Aquele que realiza o Esforço Correto, necessita da Plena Atenção Correta, que é a constante percepção de nossos próprios pensamentos, sensações, reações, anseios. Sem esta atenção à sua mente, seu corpo, suas atitudes e suas sensações, não é possível despertar a mente e nem evitar o sofrimento, as ilusões e realizar o Esforço Correto, a destruição dos maus pensamentos e o cultivo dos bons pensamentos.

Por último, dentro do grupo do Samadhi, está a Concentração Correta, que por sua vez se liga aos itens anteriores. Não se pode realizar o Esforço Correto e a Plena Atenção Correta sem uma intensa concentração.

O último grupo da Senda Óctupla é chamado de “Sanna” – Sabedoria. E se divide em dois itens: Pensamento Correto e Correta Compreensão. Ambos estão ligados a investigação espiritual e mental. Dizem respeito a busca da sabedoria, da investigação sobre nós mesmos e o mundo e do estudo.

 Neste “Caminho Óctuplo” vemos exortações ao discípulo para que tenha uma vida regrada em todos os sentidos. Cuidar do corpo, zelar por uma conduta sexual correta, estudar os textos sagrados,  não mentir, não roubar, enfim, não fazer o mal ao próximo nem a si mesmo.

Três pontos, no entanto, distinguem mais fortemente as propostas budistas daquelas de outras religiões. O primeiro é o fato de que não há um dogma, uma verdade suprema a ser seguida cegamente. Ao contrário propõe-se a investigação e a prática. O segundo ponto é a ampliação do conceito de “próximo”. O Cristianismo também nos exorta a não fazer o mal ao nosso próximo,  porém, ele difere do Budismo pela noção de quem é esse próximo. Para o Budismo, toda vida, seja de um animal, de uma planta ou de um ser humano, é sagrada, devendo receber o mesmo respeito, sem distinção. Note-se que, inclusive, o caráter de não violência fica ainda mais forte no pensamento 0,budista. E o terceiro ponto é a ênfase dada a investigação através da meditação.

Podemos afirmar, sem medo de exagero, que o cerne do Budismo, e boa parte do seu fascínio, é exatamente a disciplina de meditação. Tal disciplina varia de escola para escola, de ramo para ramo, mas tem sempre alguns objetivos comuns.
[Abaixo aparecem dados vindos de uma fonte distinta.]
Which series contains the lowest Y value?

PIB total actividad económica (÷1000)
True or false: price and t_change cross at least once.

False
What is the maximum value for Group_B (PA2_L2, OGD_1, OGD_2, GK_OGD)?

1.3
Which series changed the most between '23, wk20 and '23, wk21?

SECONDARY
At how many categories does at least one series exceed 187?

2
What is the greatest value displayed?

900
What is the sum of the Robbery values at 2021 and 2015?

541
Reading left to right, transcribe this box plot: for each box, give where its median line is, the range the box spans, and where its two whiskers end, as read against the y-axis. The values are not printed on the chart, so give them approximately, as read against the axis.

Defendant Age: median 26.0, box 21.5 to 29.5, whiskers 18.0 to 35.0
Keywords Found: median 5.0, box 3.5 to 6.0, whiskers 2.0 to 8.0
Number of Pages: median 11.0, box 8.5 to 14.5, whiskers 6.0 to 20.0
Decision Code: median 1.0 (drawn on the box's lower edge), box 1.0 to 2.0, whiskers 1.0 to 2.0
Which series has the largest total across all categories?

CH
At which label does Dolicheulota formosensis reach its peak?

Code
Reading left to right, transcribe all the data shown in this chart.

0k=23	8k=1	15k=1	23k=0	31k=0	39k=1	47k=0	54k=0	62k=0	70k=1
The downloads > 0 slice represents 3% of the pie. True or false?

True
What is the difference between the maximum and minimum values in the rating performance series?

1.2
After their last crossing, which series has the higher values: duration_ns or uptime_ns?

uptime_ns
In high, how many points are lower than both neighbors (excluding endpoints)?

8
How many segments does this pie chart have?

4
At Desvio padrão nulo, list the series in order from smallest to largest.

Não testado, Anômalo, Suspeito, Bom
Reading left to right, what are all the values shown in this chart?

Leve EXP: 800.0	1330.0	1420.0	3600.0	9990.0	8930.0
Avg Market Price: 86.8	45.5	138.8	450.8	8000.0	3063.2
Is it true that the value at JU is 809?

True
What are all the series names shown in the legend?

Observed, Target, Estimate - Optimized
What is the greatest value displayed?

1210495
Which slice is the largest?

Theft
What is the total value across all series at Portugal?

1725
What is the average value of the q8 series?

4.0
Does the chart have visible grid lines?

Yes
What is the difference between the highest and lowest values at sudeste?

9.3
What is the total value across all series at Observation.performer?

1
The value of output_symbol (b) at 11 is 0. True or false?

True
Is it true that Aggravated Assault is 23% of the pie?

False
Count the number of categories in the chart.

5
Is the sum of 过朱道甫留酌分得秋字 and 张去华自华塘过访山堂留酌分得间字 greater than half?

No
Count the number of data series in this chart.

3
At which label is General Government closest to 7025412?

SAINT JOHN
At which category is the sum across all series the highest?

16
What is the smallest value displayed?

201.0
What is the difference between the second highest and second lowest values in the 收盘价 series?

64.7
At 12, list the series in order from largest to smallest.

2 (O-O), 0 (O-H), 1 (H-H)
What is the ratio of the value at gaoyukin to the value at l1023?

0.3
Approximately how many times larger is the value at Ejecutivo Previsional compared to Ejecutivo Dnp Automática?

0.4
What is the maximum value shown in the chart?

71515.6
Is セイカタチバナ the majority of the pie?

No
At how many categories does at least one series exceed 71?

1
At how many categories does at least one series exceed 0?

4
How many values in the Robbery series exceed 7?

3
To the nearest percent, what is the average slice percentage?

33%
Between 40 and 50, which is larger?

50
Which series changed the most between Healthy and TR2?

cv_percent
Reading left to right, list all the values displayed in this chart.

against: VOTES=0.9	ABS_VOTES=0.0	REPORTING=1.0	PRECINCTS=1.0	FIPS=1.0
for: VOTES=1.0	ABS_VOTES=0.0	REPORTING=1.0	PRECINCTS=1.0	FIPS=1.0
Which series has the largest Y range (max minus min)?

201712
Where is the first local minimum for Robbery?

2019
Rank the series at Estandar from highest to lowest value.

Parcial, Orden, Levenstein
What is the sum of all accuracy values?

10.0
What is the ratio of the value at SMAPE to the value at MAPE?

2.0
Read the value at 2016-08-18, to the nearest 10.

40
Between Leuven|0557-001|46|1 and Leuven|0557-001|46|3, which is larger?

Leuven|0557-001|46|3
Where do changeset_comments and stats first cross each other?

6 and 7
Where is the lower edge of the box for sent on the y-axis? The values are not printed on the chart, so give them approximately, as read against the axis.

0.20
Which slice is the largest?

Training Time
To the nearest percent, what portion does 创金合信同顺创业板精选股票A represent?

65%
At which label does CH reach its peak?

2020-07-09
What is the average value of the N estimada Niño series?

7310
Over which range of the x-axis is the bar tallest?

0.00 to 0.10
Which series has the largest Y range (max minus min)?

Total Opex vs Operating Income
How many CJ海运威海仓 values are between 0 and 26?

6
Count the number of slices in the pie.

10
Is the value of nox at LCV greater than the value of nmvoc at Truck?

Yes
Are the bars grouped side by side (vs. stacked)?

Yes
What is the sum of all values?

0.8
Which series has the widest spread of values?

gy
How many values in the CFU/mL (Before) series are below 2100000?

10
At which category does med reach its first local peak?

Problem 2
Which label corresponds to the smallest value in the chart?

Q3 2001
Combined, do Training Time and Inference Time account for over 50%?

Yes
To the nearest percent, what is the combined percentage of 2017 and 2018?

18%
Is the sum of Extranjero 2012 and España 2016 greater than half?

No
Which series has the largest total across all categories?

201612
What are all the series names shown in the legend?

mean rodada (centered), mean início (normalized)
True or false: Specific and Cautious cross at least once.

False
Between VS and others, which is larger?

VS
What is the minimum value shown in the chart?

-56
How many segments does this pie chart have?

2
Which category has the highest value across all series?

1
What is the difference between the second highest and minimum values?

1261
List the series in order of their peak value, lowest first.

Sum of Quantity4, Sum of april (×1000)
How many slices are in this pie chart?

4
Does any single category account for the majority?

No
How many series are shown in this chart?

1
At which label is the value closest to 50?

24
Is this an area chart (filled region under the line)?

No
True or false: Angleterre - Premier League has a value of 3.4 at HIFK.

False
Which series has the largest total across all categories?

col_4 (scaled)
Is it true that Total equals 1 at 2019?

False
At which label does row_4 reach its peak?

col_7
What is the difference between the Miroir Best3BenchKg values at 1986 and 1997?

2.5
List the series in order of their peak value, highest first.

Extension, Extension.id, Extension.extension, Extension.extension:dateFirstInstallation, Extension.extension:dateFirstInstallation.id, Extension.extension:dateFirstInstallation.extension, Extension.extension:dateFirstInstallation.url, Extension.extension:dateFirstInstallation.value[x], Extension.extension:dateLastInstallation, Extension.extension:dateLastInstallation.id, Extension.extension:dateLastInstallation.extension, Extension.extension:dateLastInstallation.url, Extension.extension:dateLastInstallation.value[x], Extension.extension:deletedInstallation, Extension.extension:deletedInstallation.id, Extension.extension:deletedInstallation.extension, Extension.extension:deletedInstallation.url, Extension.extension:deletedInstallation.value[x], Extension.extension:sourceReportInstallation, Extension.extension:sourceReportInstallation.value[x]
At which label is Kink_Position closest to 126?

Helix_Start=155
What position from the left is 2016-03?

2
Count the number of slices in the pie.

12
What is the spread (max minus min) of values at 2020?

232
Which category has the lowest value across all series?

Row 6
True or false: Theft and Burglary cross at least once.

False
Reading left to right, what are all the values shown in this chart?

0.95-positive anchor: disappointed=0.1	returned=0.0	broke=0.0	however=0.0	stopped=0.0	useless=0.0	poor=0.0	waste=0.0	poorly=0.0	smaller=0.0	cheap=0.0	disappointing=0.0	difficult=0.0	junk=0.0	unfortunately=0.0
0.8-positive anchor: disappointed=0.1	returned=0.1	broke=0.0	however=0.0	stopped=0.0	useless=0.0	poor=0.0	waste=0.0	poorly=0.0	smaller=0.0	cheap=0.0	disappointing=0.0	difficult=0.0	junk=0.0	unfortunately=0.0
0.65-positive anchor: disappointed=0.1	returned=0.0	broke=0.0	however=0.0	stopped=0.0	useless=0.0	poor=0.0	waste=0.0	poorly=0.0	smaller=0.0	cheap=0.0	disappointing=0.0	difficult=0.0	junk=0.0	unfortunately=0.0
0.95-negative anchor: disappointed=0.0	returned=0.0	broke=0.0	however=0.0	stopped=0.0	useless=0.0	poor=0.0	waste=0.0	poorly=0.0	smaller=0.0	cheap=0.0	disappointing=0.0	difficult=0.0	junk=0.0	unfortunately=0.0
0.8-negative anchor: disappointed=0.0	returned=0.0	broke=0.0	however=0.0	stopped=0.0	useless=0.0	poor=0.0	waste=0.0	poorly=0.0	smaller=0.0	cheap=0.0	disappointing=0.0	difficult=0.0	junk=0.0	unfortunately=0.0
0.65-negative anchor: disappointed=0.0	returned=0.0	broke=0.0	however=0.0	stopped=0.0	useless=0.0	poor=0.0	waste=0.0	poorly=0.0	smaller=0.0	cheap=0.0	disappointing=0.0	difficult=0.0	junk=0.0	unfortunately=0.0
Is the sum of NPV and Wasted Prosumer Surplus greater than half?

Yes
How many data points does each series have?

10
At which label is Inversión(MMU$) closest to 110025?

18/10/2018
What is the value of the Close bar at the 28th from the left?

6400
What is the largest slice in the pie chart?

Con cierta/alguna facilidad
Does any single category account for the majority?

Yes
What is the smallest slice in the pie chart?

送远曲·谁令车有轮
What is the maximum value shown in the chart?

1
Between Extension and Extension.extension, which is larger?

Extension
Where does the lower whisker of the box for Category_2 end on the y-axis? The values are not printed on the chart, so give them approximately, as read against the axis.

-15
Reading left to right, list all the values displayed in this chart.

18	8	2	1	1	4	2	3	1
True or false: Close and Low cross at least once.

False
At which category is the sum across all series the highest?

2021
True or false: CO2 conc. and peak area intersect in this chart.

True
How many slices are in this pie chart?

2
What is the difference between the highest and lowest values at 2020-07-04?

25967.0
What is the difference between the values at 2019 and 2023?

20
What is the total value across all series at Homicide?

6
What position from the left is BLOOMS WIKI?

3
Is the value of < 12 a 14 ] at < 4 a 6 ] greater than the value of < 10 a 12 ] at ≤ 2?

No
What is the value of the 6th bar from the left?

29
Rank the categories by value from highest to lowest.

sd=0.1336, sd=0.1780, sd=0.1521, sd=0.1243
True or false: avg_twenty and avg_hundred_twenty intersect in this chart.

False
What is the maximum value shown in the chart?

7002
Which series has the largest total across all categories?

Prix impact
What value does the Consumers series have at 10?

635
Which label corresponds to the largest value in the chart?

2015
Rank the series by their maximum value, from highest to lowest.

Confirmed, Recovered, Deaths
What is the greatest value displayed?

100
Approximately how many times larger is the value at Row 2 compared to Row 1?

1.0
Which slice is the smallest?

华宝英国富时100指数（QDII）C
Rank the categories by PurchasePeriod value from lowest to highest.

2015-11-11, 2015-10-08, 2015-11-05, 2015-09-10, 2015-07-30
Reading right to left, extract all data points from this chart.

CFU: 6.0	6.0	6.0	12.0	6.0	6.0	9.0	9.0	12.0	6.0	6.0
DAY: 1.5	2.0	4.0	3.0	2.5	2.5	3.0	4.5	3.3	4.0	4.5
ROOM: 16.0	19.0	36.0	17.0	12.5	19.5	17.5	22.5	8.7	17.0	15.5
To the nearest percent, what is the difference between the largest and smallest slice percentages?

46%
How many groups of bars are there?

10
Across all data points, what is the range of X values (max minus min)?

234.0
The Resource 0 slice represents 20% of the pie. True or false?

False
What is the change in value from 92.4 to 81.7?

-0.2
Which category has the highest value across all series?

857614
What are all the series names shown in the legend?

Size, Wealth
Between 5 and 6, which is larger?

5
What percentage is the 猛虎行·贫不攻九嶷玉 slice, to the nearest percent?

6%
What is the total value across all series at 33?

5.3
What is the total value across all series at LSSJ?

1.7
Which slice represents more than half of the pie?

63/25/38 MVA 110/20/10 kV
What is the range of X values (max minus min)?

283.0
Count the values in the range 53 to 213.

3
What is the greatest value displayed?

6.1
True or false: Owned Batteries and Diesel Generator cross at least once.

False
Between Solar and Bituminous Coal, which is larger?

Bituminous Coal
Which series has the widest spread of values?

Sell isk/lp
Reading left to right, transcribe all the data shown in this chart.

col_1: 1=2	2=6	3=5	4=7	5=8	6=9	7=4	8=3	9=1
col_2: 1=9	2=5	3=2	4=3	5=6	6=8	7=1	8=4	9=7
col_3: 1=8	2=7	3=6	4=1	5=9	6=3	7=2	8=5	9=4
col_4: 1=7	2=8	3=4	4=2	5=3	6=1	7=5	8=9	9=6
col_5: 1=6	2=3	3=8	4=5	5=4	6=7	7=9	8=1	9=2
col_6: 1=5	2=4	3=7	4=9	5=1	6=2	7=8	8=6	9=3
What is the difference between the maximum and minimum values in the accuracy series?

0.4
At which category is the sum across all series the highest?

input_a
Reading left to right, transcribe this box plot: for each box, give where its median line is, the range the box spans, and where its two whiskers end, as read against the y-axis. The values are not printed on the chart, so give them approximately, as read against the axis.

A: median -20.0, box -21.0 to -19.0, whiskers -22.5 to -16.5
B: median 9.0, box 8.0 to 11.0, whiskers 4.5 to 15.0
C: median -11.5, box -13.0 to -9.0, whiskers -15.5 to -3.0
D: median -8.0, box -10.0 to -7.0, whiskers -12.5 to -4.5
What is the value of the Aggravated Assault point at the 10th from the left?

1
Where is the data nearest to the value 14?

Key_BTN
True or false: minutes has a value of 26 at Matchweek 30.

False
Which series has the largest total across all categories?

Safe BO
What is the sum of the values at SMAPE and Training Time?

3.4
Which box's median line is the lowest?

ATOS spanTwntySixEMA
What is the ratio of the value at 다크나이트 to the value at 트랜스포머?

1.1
Primeiro: tomar consciência do que se passa por nossas mentes. Segundo o Senhor Buda, nossos pensamentos são comparáveis a um macaco que pula de árvore em árvore. Nunca se aquieta e nunca para em nenhuma. Ora, meditar é, antes de mais nada, observar nossos pensamentos, sensações e percepções, sejam elas agradáveis, desagradáveis ou neutras. E ainda mais, sem julgá-las, repelí-las ou negá-las.  Sentado, caminhando, em repouso, trabalhando ou no lazer, sempre estamos meditando, ou deveríamos estar, na medida em que a meditação é a percepção profunda de nós mesmos. Chama-se a isso, esta percepção, de “Mente Consciente”. E o seu princípio é bastante simples, porém a sua prática nem tanto. No próximo artigo, falaremos mais da Mente Consciente, talvez a parte mais importante da Quarta Nobre Verdade.